Extrait de la page
◆ ◆ ◆ ◆ ◆ ◆ ◆

Les logiciels petits sont les plus jolis

Cinquième billet et dernier billet de cette série sur la conception de logiciels[1]
Que se passe-t-il lorsqu'un logiciel grossit ?
Est-on en mesure d'introduire indéfiniment de nouveaux concepts et de conserver un ensemble toujours aussi évolutif ?

Je ne crois pas que cela soit possible car

  • cela nécessiterait une équipe de plus en plus grosse pour gérer la base de code
  • et cela demanderait un effort monumental pour garantir la cohérence fonctionnelle de l'ensemble

Je sais que, dans certains endroits, plusieurs équipes travaillent simultanément sur la même base de code, chaque équipe étant en charge de fonctionnalités bien définies. On parle alors d'"équipe feature"[2]. Je n'ai jamais expérimenté cela et je reste dubitatif sur l'efficacité de la chose.
Il m'est arrivé de travailler sur de gros logiciels mais le développement de ceux-ci était toujours organisé en composants, chaque composant ayant sa base de code propre et son équipe dédiée, y compris au niveau fonctionnel : un chef de produit et un backlog produit par composant.

◆ ◆ ◆ ◆ ◆ ◆ ◆

Données répertoriées
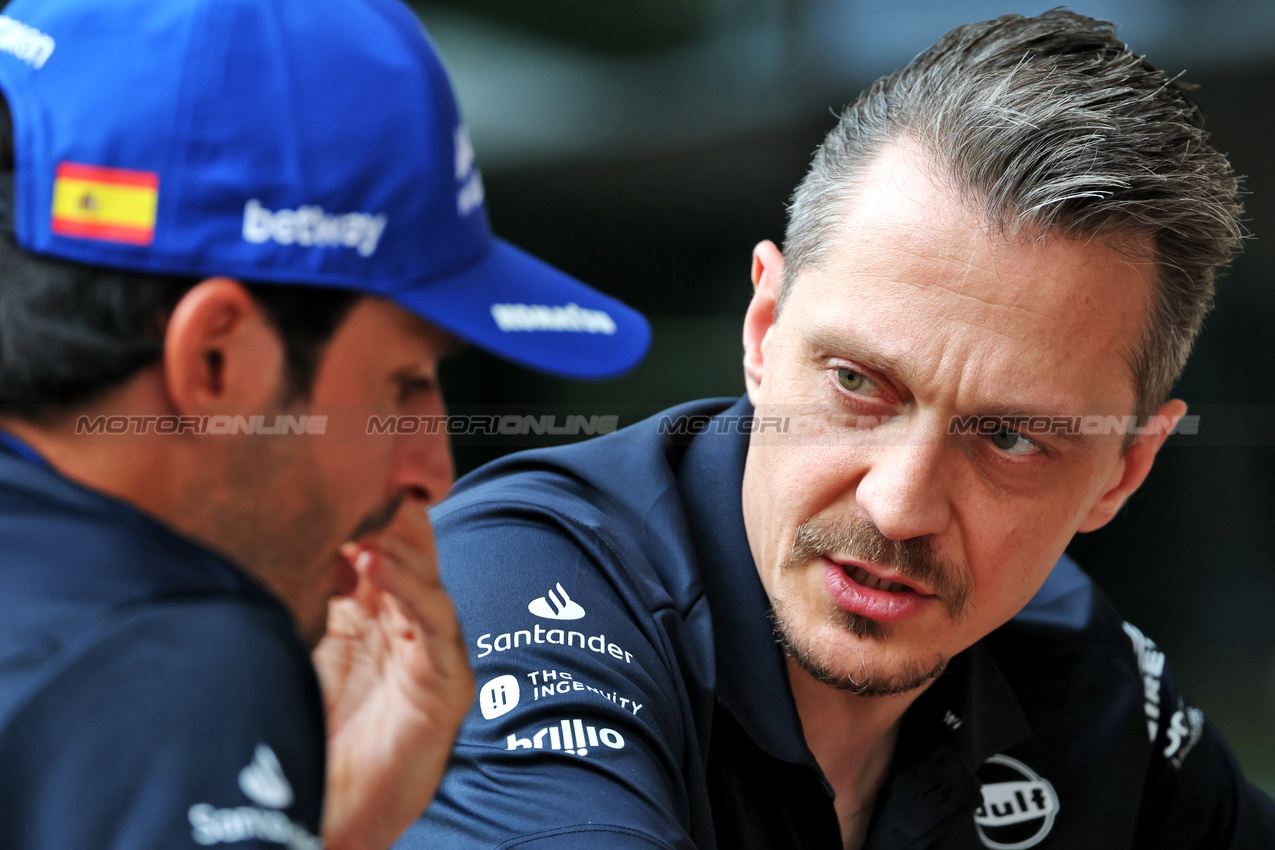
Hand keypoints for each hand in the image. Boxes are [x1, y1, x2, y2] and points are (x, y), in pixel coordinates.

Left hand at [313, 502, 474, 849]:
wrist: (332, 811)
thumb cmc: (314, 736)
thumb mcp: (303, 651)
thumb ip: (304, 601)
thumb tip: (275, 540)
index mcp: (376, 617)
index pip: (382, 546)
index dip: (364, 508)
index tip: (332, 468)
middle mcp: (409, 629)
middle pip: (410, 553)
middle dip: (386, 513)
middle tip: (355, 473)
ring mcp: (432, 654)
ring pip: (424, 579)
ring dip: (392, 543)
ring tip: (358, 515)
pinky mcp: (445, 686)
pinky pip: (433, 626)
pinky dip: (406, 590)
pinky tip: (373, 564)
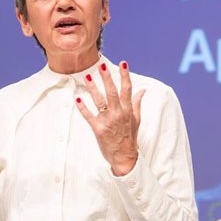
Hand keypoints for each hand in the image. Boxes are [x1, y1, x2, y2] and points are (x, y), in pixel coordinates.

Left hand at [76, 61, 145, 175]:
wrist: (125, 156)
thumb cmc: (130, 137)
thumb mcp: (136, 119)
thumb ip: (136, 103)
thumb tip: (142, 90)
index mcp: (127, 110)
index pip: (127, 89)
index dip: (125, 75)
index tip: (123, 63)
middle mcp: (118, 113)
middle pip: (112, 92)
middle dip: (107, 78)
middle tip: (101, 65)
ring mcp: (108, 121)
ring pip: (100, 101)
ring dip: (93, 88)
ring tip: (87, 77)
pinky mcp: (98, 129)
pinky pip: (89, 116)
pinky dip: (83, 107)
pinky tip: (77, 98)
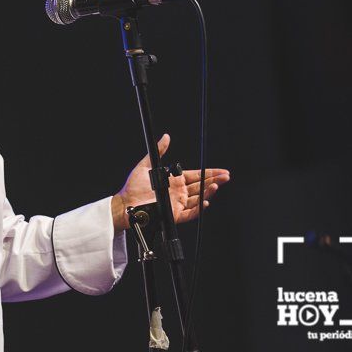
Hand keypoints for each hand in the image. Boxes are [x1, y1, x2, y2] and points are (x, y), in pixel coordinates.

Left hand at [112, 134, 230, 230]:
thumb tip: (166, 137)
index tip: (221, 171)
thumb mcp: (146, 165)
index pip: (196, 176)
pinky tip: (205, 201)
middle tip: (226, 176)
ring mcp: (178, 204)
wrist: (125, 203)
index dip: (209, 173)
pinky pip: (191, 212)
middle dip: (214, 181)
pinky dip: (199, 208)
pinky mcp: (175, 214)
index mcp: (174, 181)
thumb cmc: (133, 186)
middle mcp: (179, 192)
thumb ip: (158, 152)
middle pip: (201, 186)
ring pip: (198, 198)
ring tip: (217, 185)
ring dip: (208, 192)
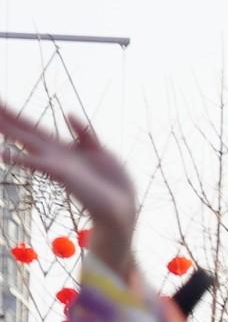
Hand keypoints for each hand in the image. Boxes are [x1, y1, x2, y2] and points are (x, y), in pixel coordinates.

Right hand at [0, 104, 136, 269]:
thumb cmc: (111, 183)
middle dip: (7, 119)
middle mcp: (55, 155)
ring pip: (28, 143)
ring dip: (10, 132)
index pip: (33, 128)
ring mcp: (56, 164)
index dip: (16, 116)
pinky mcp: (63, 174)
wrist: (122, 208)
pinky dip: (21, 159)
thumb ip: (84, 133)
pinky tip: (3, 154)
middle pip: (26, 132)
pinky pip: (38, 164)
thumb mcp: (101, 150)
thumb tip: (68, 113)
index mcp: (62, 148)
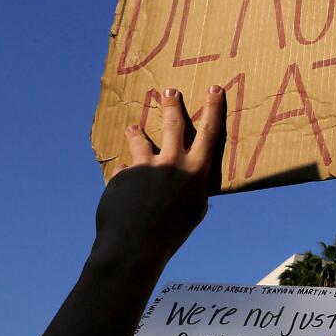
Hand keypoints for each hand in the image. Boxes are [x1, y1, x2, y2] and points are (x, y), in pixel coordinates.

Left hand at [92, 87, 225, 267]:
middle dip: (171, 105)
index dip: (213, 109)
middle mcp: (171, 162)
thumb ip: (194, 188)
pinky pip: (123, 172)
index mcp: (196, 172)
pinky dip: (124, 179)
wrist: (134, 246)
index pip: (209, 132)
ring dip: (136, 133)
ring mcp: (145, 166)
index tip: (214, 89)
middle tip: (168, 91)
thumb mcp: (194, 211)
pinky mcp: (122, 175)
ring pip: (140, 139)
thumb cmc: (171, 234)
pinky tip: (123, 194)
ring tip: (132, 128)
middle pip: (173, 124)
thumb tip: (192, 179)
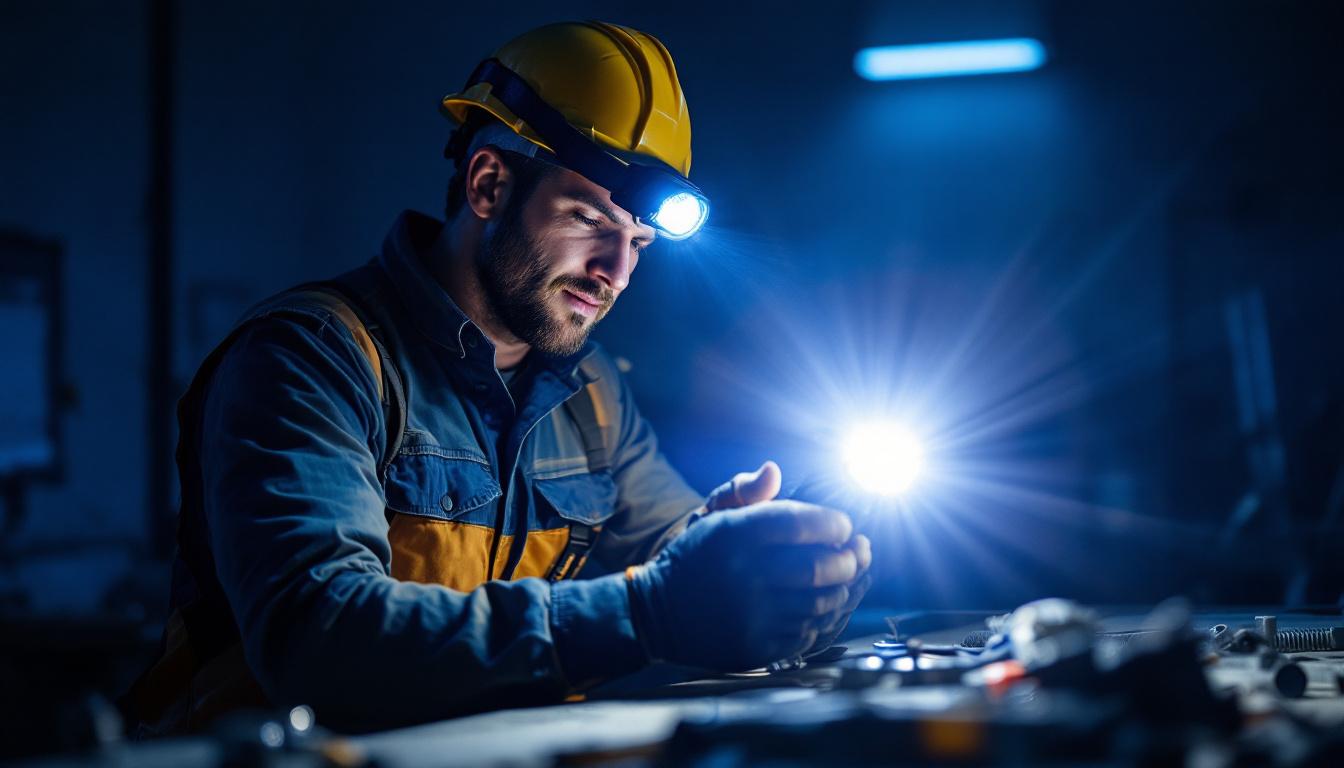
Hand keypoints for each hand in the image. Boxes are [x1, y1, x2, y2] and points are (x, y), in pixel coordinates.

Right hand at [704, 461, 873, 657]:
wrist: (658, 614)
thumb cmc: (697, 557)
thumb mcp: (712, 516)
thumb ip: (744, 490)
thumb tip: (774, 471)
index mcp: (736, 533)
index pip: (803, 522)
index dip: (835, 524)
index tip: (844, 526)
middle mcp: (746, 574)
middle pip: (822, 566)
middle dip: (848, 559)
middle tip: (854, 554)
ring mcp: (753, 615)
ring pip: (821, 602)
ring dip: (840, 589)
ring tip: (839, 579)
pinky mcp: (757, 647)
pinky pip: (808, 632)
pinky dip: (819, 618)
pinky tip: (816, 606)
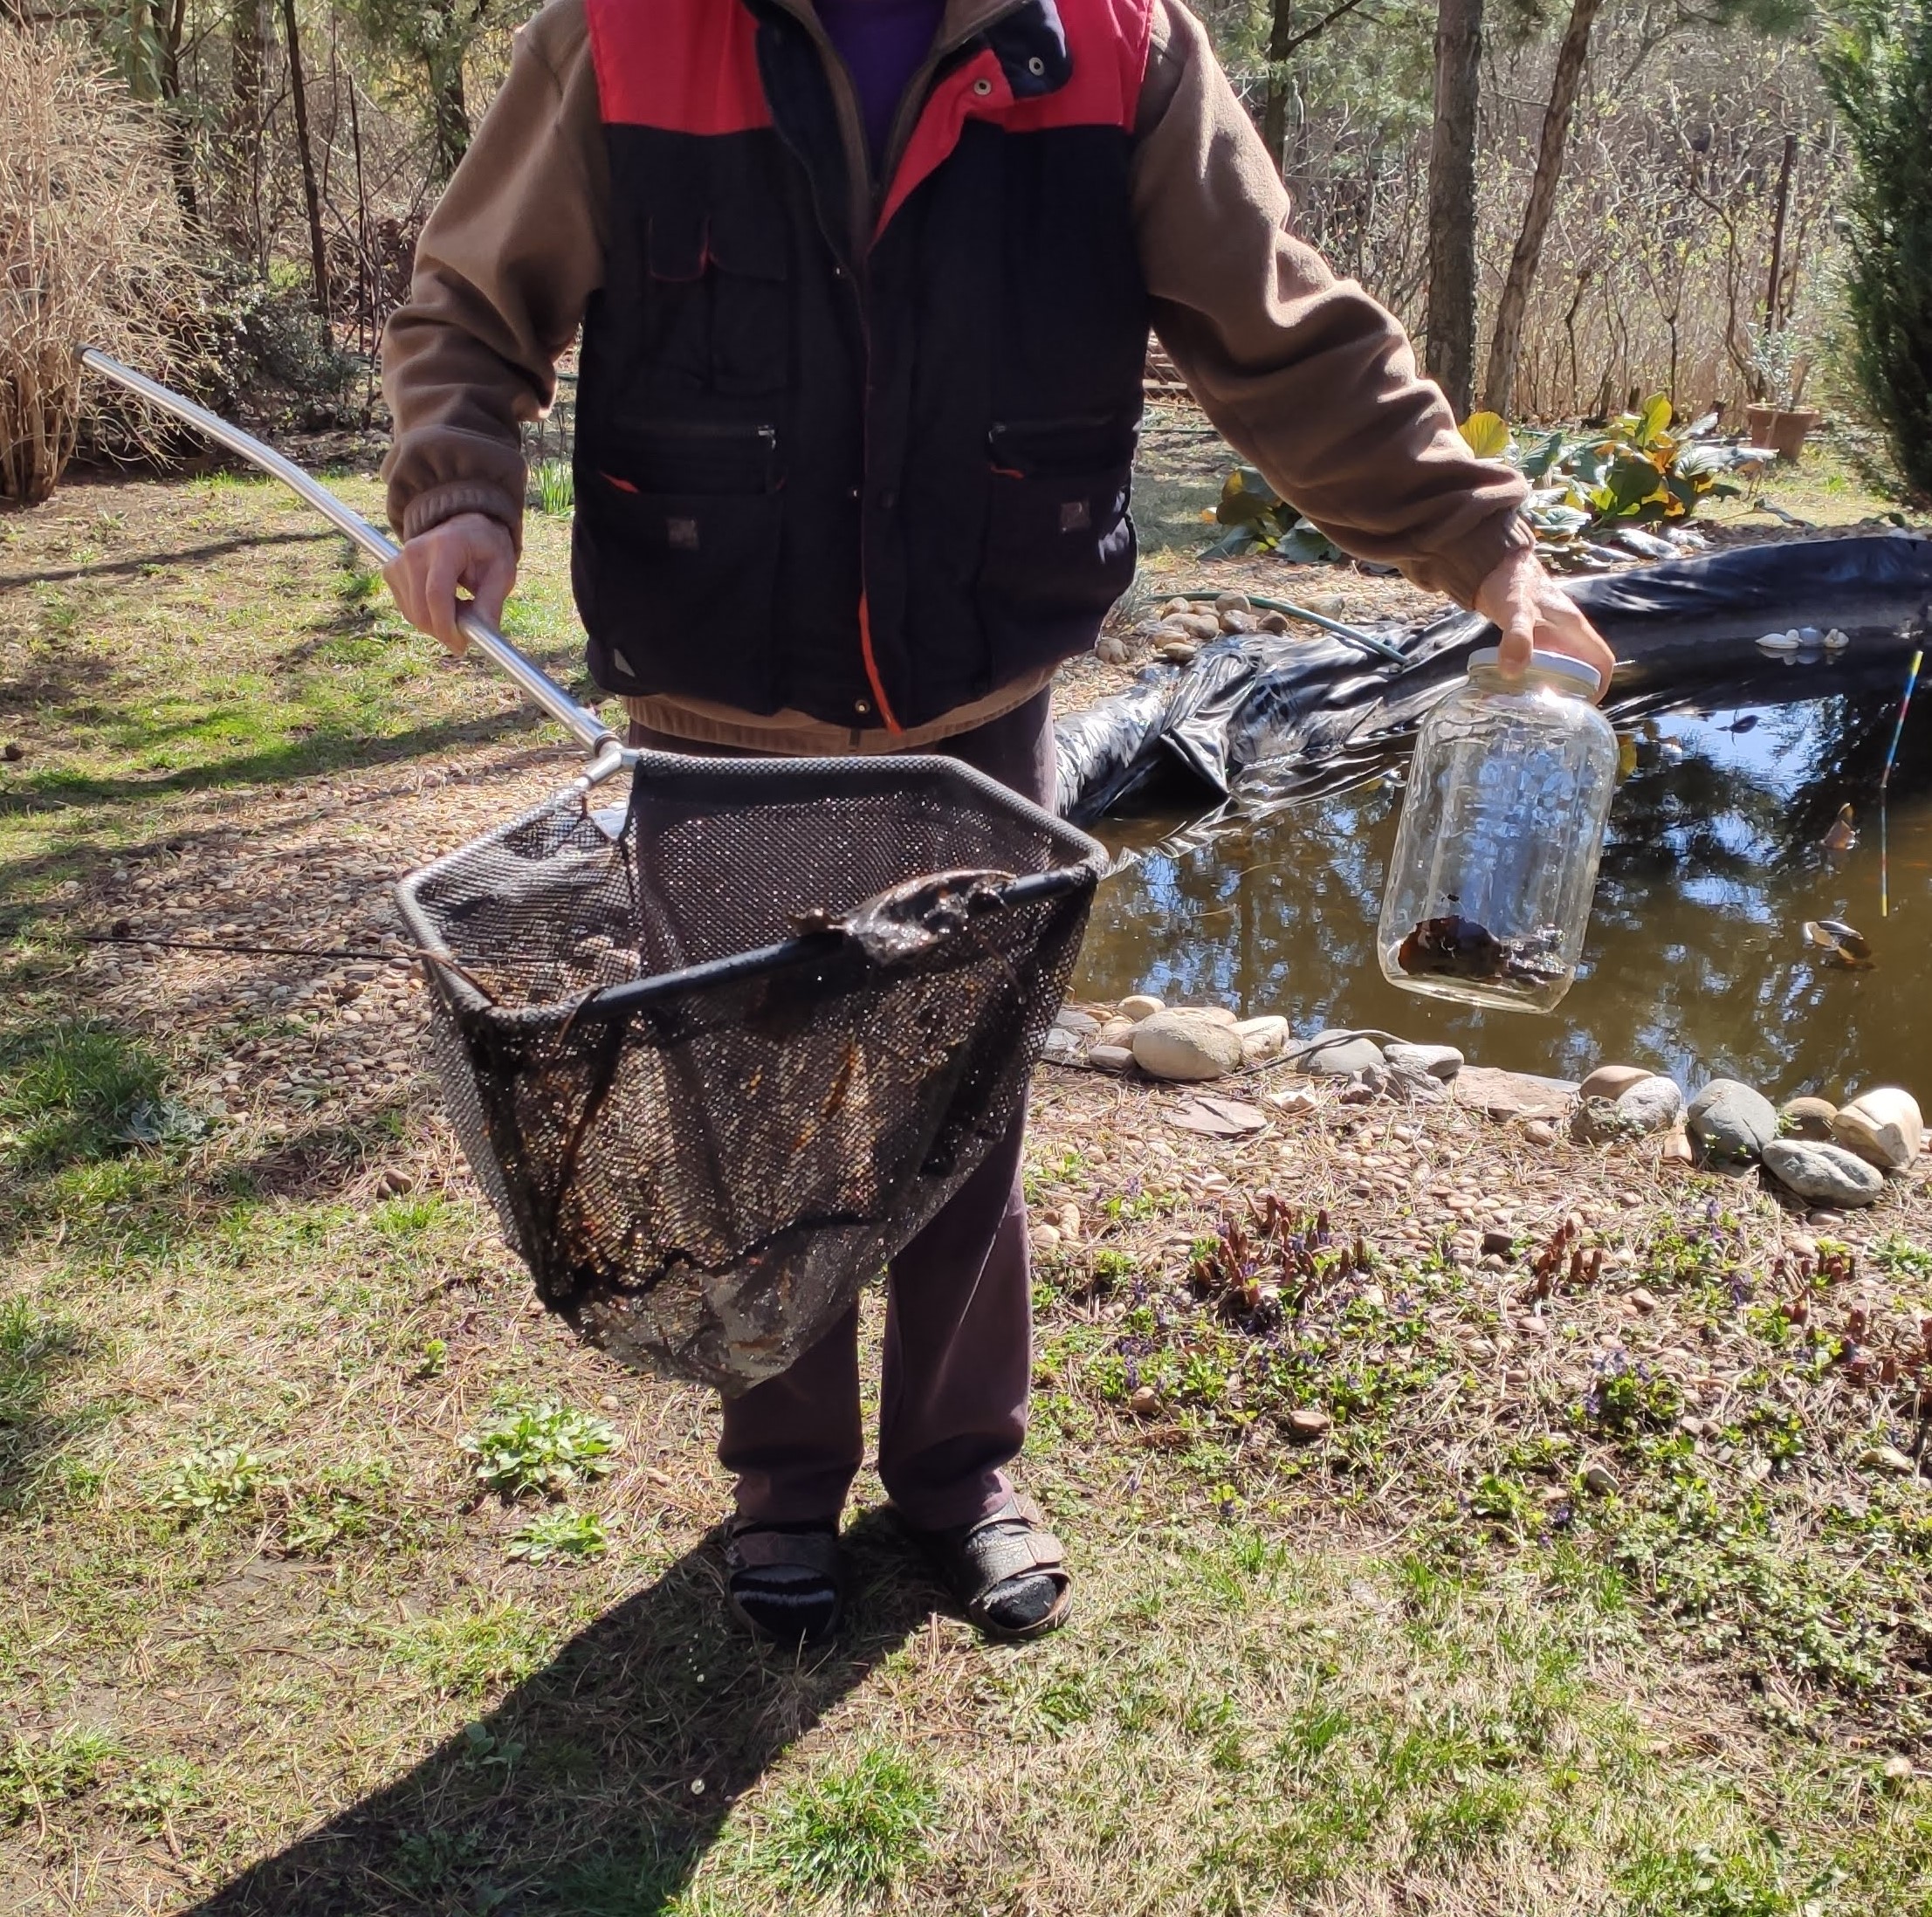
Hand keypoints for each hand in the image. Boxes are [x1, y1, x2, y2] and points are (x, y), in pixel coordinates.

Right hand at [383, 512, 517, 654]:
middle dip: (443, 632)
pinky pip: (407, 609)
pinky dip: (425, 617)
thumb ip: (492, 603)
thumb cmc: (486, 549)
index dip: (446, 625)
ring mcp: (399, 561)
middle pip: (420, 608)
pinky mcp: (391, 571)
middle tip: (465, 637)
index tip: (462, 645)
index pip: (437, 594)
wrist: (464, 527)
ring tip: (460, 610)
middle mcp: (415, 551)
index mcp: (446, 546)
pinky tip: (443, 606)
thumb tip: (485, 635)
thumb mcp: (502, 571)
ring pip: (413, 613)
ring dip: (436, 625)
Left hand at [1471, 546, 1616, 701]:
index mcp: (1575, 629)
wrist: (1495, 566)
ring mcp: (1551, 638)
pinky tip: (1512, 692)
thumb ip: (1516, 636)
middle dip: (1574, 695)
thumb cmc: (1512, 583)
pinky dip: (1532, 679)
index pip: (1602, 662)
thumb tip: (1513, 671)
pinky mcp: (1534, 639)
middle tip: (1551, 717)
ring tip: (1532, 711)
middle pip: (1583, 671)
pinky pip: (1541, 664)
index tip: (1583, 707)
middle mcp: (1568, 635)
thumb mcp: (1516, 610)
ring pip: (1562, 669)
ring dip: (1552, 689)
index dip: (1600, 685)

◆ ◆ ◆ ◆ ◆ ◆ ◆

Liste des consignes
1. Dites si chacune des affirmations suivantes est conforme à l'extrait sur la taille des logiciels, en répondant par oui ou par non et en citant exactement les mots décisifs : (a) ce billet est le dernier de sa série ; (b) le texte fait état d'une expérience directe des « équipes feature » ; (c) dans les gros logiciels évoqués, chaque composant disposait de son propre chef de produit.
2. Recopiez fidèlement le passage de l'extrait sur la taille des logiciels qui commence à « Je ne crois » et se termine à « de la chose. ».
Ces données proviennent d'une autre source que l'extrait.

Corrigé
1.
(a) Oui : « Cinquième billet et dernier billet de cette série sur la conception de logiciels ».
(b) Non : « Je n'ai jamais expérimenté cela ».
(c) Oui : « un chef de produit et un backlog produit par composant ».

2.
Je ne crois pas que cela soit possible car

  • cela nécessiterait une équipe de plus en plus grosse pour gérer la base de code
  • et cela demanderait un effort monumental pour garantir la cohérence fonctionnelle de l'ensemble

Je sais que, dans certains endroits, plusieurs équipes travaillent simultanément sur la même base de code, chaque équipe étant en charge de fonctionnalités bien définies. On parle alors d'"équipe feature"[2]. Je n'ai jamais expérimenté cela et je reste dubitatif sur l'efficacité de la chose.